Segment Start: INFORMATION PROVIDED

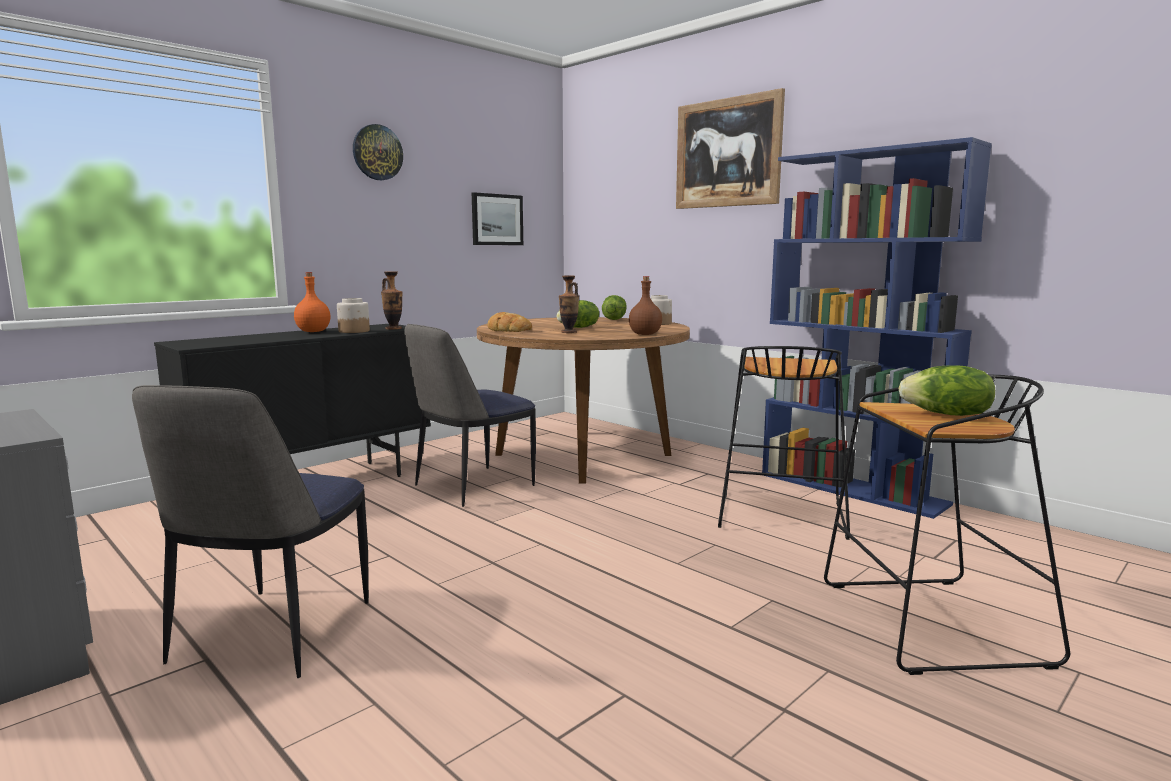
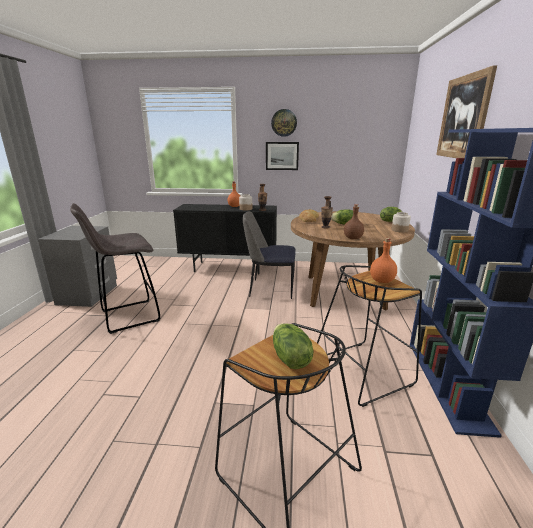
camera: 50 degrees right, 10 degrees up
chair [132,385,369,678] -> grey stool [70,203,160,334]
picture [472,192,523,245] -> picture moved to [266,142,299,170]
none -> orange bottle [370,238,397,283]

Segment End: INFORMATION PROVIDED

TASK PROMPT:
Copy exactly, word for word, the line with "chair [132,385,369,678] ->" through the final line of the listing.

ANSWER AREA:
chair [132,385,369,678] -> grey stool [70,203,160,334]
picture [472,192,523,245] -> picture moved to [266,142,299,170]
none -> orange bottle [370,238,397,283]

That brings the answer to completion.